The subsequent Indo–Pak Shimla conference did
not go as well as Bhutto desired. On the last day the politically shrewd Bhutto requested Mrs Gandhi for an hour
long private tet-a-tet, all by themselves. After the tet-a-tet, despite having
93,000 prisoners and many thousand square miles of Paki territory in the Indian
kitty, it was perceived afterwards that it was Bhutto who dictated the final
Shimla agreement, not Indians. India gave
it all away, including the swaths of hard won, tactically most important real
estate, stupefying the team of Indian interlocutors including those from Indian Army MO
Directorate. The line of control (LOC), Indo-Pak border, it was incredibly
reverted back to pre-war days despite the mournful yodelling from the petrified
MO directorate. Perhaps the Bengali treasure was an incentive, deposited as
Congress party funds in Swiss bank account ?

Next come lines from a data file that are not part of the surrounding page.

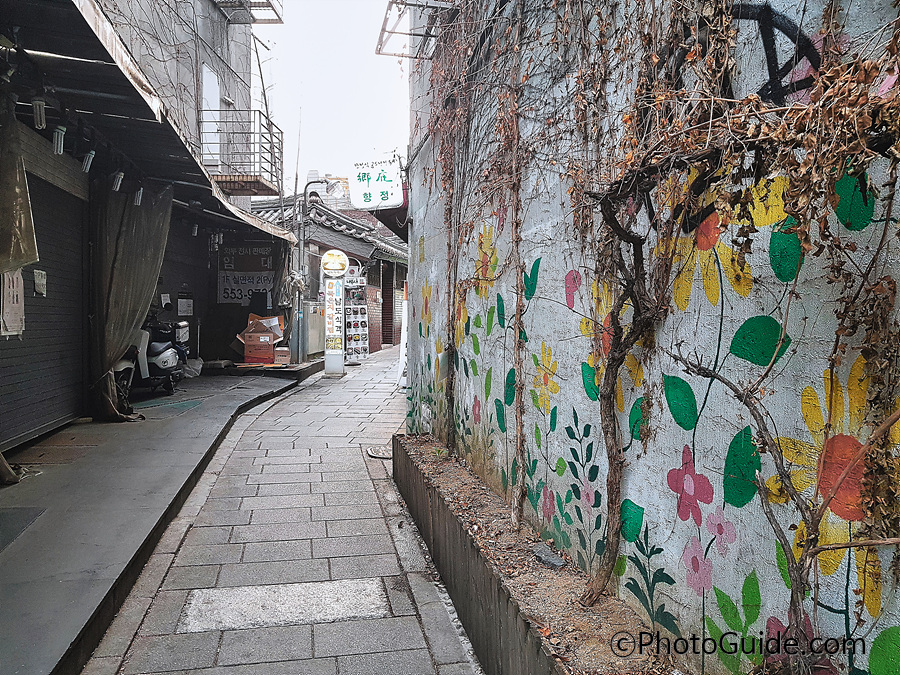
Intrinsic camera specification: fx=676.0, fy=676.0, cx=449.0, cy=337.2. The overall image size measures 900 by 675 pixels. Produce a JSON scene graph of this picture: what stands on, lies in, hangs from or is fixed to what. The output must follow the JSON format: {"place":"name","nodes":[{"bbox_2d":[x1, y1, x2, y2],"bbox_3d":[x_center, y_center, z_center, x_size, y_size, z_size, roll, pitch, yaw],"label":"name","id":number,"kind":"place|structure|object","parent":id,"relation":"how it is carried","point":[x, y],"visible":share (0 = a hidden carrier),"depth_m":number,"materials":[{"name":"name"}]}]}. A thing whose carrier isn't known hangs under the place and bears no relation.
{"place":"outdoors","nodes":[
{"label":"outdoors","id":0,"kind":"place"},
{"bbox_2d":[0,0,287,461],"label":"building","id":1,"kind":"structure","parent":0,"point":[159,53],"depth_m":8.96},
{"bbox_2d":[0,164,86,448],"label":"roller shutter","id":2,"kind":"object","parent":1,"relation":"in","point":[53,193],"visible":0.81,"depth_m":6.25,"materials":[{"name":"black metal"}]},
{"bbox_2d":[1,270,24,337],"bbox_3d":[-3.485,-0.315,5.378,0.064,0.616,0.392,0,2,-10],"label":"paper notice","id":3,"kind":"object","parent":2,"relation":"attached to","point":[15,305],"visible":0.71,"depth_m":5.37,"materials":[{"name":"white paper"}]},
{"bbox_2d":[33,270,46,295],"bbox_3d":[-3.597,-0.473,5.945,0.061,0.234,0.194,0,2,-10],"label":"paper notice","id":4,"kind":"object","parent":2,"relation":"attached to","point":[38,280],"visible":0.95,"depth_m":5.93,"materials":[{"name":"white paper"}]},
{"bbox_2d":[0,0,295,243],"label":"awning","id":5,"kind":"object","parent":1,"relation":"attached to","point":[84,21],"visible":0.85,"depth_m":5.31,"materials":[{"name":"metal"}]},
{"bbox_2d":[0,93,38,276],"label":"plastic sheet","id":6,"kind":"object","parent":5,"relation":"hanging from","point":[8,265],"visible":0.98,"depth_m":4.49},
{"bbox_2d":[31,97,46,129],"bbox_3d":[-2.798,-1.542,4.616,0.100,0.232,0.102,0,2,-10],"label":"light bulb","id":7,"kind":"object","parent":5,"relation":"hanging from","point":[38,116],"visible":0.98,"depth_m":4.59,"materials":[{"name":"white glass"}]},
{"bbox_2d":[51,125,65,154],"bbox_3d":[-2.935,-1.489,5.078,0.108,0.221,0.112,0,2,-10],"label":"light bulb","id":8,"kind":"object","parent":5,"relation":"hanging from","point":[58,146],"visible":0.97,"depth_m":5.05,"materials":[{"name":"white glass"}]},
{"bbox_2d":[81,148,95,172],"bbox_3d":[-3.192,-1.570,5.980,0.122,0.225,0.121,0,2,-10],"label":"light bulb","id":9,"kind":"object","parent":5,"relation":"hanging from","point":[90,154],"visible":0.95,"depth_m":5.95,"materials":[{"name":"white glass"}]},
{"bbox_2d":[111,170,124,193],"bbox_3d":[-3.335,-1.573,6.816,0.131,0.232,0.134,0,2,-10],"label":"light bulb","id":10,"kind":"object","parent":5,"relation":"hanging from","point":[116,184],"visible":0.98,"depth_m":6.78,"materials":[{"name":"white glass"}]},
{"bbox_2d":[86,178,172,419],"bbox_3d":[-3.556,-0.536,7.582,0.698,2.804,1.308,0,2,-10],"label":"curtain","id":11,"kind":"object","parent":5,"relation":"hanging from","point":[109,386],"visible":0.75,"depth_m":7.31,"materials":[{"name":"fabric"}]},
{"bbox_2d":[133,185,144,205],"bbox_3d":[-3.384,-1.554,7.378,0.121,0.238,0.123,0,2,-10],"label":"light bulb","id":12,"kind":"object","parent":5,"relation":"hanging from","point":[138,195],"visible":0.91,"depth_m":7.34,"materials":[{"name":"white glass"}]},
{"bbox_2d":[191,221,199,236],"bbox_3d":[-3.925,-1.684,10.436,0.113,0.248,0.118,0,2,-10],"label":"light bulb","id":13,"kind":"object","parent":5,"relation":"hanging from","point":[196,229],"visible":0.98,"depth_m":10.41,"materials":[{"name":"white"}]},
{"bbox_2d":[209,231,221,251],"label":"light bulb","id":14,"kind":"object","parent":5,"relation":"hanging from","point":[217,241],"visible":0.97,"depth_m":11.81,"materials":[{"name":"white"}]},
{"bbox_2d":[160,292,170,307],"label":"paper notice","id":15,"kind":"object","parent":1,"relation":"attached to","point":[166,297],"visible":0.96,"depth_m":10.53,"materials":[{"name":"white paper"}]},
{"bbox_2d":[158,216,211,359],"bbox_3d":[-4.782,-0.829,11.674,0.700,3.032,2.632,0,2,-10],"label":"roller shutter","id":16,"kind":"object","parent":1,"relation":"in","point":[200,346],"visible":0.43,"depth_m":12.05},
{"bbox_2d":[177,295,193,316],"bbox_3d":[-4.585,-0.547,11.744,0.180,0.407,0.283,0,2,-10],"label":"paper notice","id":17,"kind":"object","parent":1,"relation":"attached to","point":[183,305],"visible":0.99,"depth_m":11.72,"materials":[{"name":"white paper"}]},
{"bbox_2d":[201,64,219,165],"bbox_3d":[-4.070,-3.605,11.433,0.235,1.815,0.804,0,2,-10],"label":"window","id":18,"kind":"structure","parent":1,"relation":"in","point":[204,103],"depth_m":11.46,"materials":[{"name":"white"}]},
{"bbox_2d":[197,108,282,193],"bbox_3d":[-3.901,-3.441,12.379,1.408,1.245,1.595,0,2,-10],"label":"balcony","id":19,"kind":"structure","parent":1,"relation":"attached to","point":[254,133],"depth_m":12.05,"materials":[{"name":"metal"}]},
{"bbox_2d":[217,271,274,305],"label":"banner","id":20,"kind":"object","parent":1,"relation":"attached to","point":[237,295],"visible":0.78,"depth_m":13.63,"materials":[{"name":"white"}]},
{"bbox_2d":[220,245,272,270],"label":"sign","id":21,"kind":"object","parent":1,"relation":"attached to","point":[252,250],"visible":0.9,"depth_m":13.61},
{"bbox_2d":[214,0,281,23],"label":"balcony","id":22,"kind":"structure","parent":1,"relation":"attached to","point":[250,6],"depth_m":12.25,"materials":[{"name":"metal"}]},
{"bbox_2d":[0,366,308,674],"label":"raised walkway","id":23,"kind":"structure","parent":0,"point":[192,439],"materials":[{"name":"grey concrete"}]},
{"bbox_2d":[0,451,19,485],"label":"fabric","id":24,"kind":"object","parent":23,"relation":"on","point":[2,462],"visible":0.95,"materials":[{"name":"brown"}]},
{"bbox_2d":[0,506,45,551],"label":"floor mat","id":25,"kind":"object","parent":23,"relation":"in","point":[2,519],"visible":0.98,"depth_m":3.99,"materials":[{"name":"grey"}]},
{"bbox_2d":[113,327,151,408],"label":"scooter","id":26,"kind":"object","parent":23,"relation":"on","point":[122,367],"visible":0.26,"depth_m":7.89,"materials":[{"name":"white plastic"}]},
{"bbox_2d":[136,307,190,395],"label":"scooter","id":27,"kind":"object","parent":23,"relation":"on","point":[164,362],"visible":0.59,"depth_m":9.16,"materials":[{"name":"metal"}]},
{"bbox_2d":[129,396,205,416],"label":"green mat","id":28,"kind":"object","parent":23,"relation":"in","point":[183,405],"visible":0.93,"depth_m":8.34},
{"bbox_2d":[182,357,203,377],"bbox_3d":[-4.373,0.511,11.401,0.504,0.352,0.516,0,2,-10],"label":"plastic bag","id":29,"kind":"object","parent":23,"relation":"on","point":[190,369],"visible":0.6,"depth_m":11.26,"materials":[{"name":"white plastic"}]},
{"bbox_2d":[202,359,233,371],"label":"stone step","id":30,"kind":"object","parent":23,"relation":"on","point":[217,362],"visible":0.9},
{"bbox_2d":[273,346,290,365],"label":"small box","id":31,"kind":"object","parent":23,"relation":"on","point":[286,358],"visible":0.99,"depth_m":12.38,"materials":[{"name":"cardboard"}]},
{"bbox_2d":[86,346,481,674],"label":"paved alley","id":32,"kind":"structure","parent":0,"point":[226,668],"materials":[{"name":"grey stone"}]},
{"bbox_2d":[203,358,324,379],"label":"step","id":33,"kind":"object","parent":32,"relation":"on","point":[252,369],"visible":0.73,"depth_m":11.99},
{"bbox_2d":[238,314,284,363],"bbox_3d":[-3.525,0.042,12.746,0.809,0.902,0.827,0,2,-10],"label":"cardboard box","id":34,"kind":"object","parent":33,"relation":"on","point":[252,335],"visible":0.92,"depth_m":12.50,"materials":[{"name":"cardboard"}]},
{"bbox_2d":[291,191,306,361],"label":"utility pole","id":35,"kind":"object","parent":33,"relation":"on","point":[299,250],"visible":0.77,"depth_m":13.99,"materials":[{"name":"grey metal"}]},
{"bbox_2d":[177,578,391,634],"bbox_3d":[-0.816,1.352,3.456,1.049,0.018,0.619,0,2,-10],"label":"patch","id":36,"kind":"object","parent":32,"relation":"in","point":[231,598],"visible":0.93,"depth_m":3.40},
{"bbox_2d":[321,247,347,374],"bbox_3d":[-2.156,-0.508,12.584,0.557,2.325,0.503,0,2,-10],"label":"sign pillar","id":37,"kind":"object","parent":32,"relation":"on","point":[341,363],"visible":0.97,"depth_m":12.48,"materials":[{"name":"white plastic"}]},
{"bbox_2d":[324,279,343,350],"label":"sign","id":38,"kind":"object","parent":37,"relation":"attached to","point":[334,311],"visible":0.96,"depth_m":12.68,"materials":[{"name":"white plastic"}]},
{"bbox_2d":[321,249,348,277],"bbox_3d":[-2.181,-1.380,12.818,0.634,0.532,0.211,0,2,-10],"label":"round sign","id":39,"kind":"object","parent":37,"relation":"attached to","point":[336,265],"visible":0.99,"depth_m":12.74,"materials":[{"name":"white plastic"}]},
{"bbox_2d":[343,274,368,360],"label":"menu sign","id":40,"kind":"object","parent":32,"relation":"on","point":[351,320],"visible":0.83,"depth_m":15.49,"materials":[{"name":"white plastic"}]},
{"bbox_2d":[365,445,392,458],"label":"drain cover","id":41,"kind":"object","parent":32,"relation":"in","point":[373,452],"visible":0.68,"depth_m":6.72,"materials":[{"name":"metal"}]},
{"bbox_2d":[397,284,408,388],"bbox_3d":[-0.648,-0.054,11.109,0.404,1.615,0.627,0,2,-10],"label":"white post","id":42,"kind":"object","parent":32,"relation":"on","point":[403,348],"visible":0.56,"depth_m":11.05,"materials":[{"name":"white"}]},
{"bbox_2d":[391,430,681,674],"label":"planter bed","id":43,"kind":"object","parent":32,"relation":"on","point":[444,503],"visible":0.77,"depth_m":2.92,"materials":[{"name":"brown"}]},
{"bbox_2d":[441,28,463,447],"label":"vine","id":44,"kind":"object","parent":43,"relation":"in","point":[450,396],"visible":0.88,"depth_m":4.99,"materials":[{"name":"plant"}]},
{"bbox_2d":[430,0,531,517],"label":"climbing vine","id":45,"kind":"object","parent":43,"relation":"in","point":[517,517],"visible":0.95,"depth_m":3.86,"materials":[{"name":"plant"}]},
{"bbox_2d":[507,16,526,529],"bbox_3d":[0.343,-0.543,3.441,0.126,2.988,0.264,0,2,-10],"label":"vine","id":46,"kind":"object","parent":43,"relation":"in","point":[515,511],"visible":0.99,"depth_m":3.43,"materials":[{"name":"plant"}]},
{"bbox_2d":[533,543,564,568],"bbox_3d":[0.440,0.968,2.990,0.107,0.060,0.165,-1,3,-34],"label":"stone","id":47,"kind":"object","parent":43,"relation":"on","point":[543,556],"visible":0.92,"depth_m":2.96,"materials":[{"name":"grey stone"}]},
{"bbox_2d":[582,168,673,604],"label":"vine","id":48,"kind":"object","parent":43,"relation":"in","point":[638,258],"visible":0.97,"depth_m":2.40,"materials":[{"name":"plant"}]},
{"bbox_2d":[564,0,899,666],"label":"climbing vine","id":49,"kind":"object","parent":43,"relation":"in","point":[781,339],"visible":0.96,"depth_m":1.63,"materials":[{"name":"plant"}]},
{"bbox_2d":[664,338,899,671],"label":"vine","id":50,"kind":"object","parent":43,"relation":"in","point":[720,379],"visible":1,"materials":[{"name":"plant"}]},
{"bbox_2d":[247,188,410,356],"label":"building","id":51,"kind":"structure","parent":0,"point":[356,241],"depth_m":18.15,"materials":[{"name":"brick"}]},
{"bbox_2d":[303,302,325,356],"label":"utility box","id":52,"kind":"object","parent":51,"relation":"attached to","point":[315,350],"visible":0.67,"depth_m":13.94,"materials":[{"name":"metal"}]},
{"bbox_2d":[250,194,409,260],"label":"tiled roof","id":53,"kind":"structure","parent":51,"relation":"on","point":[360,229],"depth_m":17.81,"materials":[{"name":"grey tile"}]},
{"bbox_2d":[381,261,394,347],"bbox_3d":[-1.895,-0.927,20.371,0.530,2.896,1.368,0,2,-10],"label":"doorway","id":54,"kind":"structure","parent":51,"relation":"in","point":[386,314],"depth_m":20.51,"materials":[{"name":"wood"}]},
{"bbox_2d":[249,0,409,189],"label":"sky","id":55,"kind":"structure","parent":0,"point":[308,97],"materials":[{"name":"white"}]},
{"bbox_2d":[406,0,899,674],"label":"painted wall","id":56,"kind":"structure","parent":0,"point":[559,360],"depth_m":2.26,"materials":[{"name":"white paint"}]},
{"bbox_2d":[349,155,403,209],"bbox_3d":[-0.943,-2.012,8.783,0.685,0.777,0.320,0,2,-10],"label":"hanging sign","id":57,"kind":"object","parent":56,"relation":"attached to","point":[381,188],"visible":0.97,"depth_m":8.71,"materials":[{"name":"white plastic"}]},
{"bbox_2d":[376,0,458,57],"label":"metal rack","id":58,"kind":"object","parent":56,"relation":"attached to","point":[392,2],"visible":0.84,"depth_m":5.55,"materials":[{"name":"metal"}]},
{"bbox_2d":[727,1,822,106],"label":"graffiti","id":59,"kind":"object","parent":56,"relation":"attached to","point":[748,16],"visible":0.67,"depth_m":1.79,"materials":[{"name":"paint"}]}
]}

The ISI is very clever, they would not have given all of it away,
perhaps just a part of the bullion.
Three decades
later, at Agra after the Kargil war, Mushraff now Paki President asked our then
PM Vajpai for a similar private tet-a-tet, all by themselves. Perhaps the sum
offered, the balance of the Bengali
Treasure that was not squandered by ISI, perhaps
it was not enough to buy off Kashmir. In 1847, after the first Punjab War, when
Gulab Singh bought Jammu & Kashmir from Henry Lawrence of East India
Company, the price was just Rs 70 lks.
With inflation and compound interest, perhaps Vajpai deemed that the
price for Kashmir was everything in Paki treasury + Paki GDP for next five
years + the balance of Bengali treasure, all of it to be transferred into BJP’s
Swiss bank account ? I have great regards for Vajpai, though slow witted, he
was good at maths !! Part of the Bengali treasure is perhaps still safe in
Switzerland, out of the reach of the politicals in B’Desh as well as India. It
is being put to good use by the Pakis, to conduct the proxy war, ‘kill by thousand cuts, and the new found
love Jihad’ in Kashmir, and elsewhere in India !!!
God bless Lt Gen Sagat Singh. May he RIP. He
neither stole anything, nor did he allow the Indian Army to steal anything,
especially the Bengali treasure. A few woman did offer themselves to Sagat but I
believe without any coercion. He was after all like Julius Caesar, irresistible
to the Cleopatras of those days and we really cannot complain about that sort
of privileges of a conquering hero who accepted affections of the gallant
ladies like a true gentleman, with total discretion !!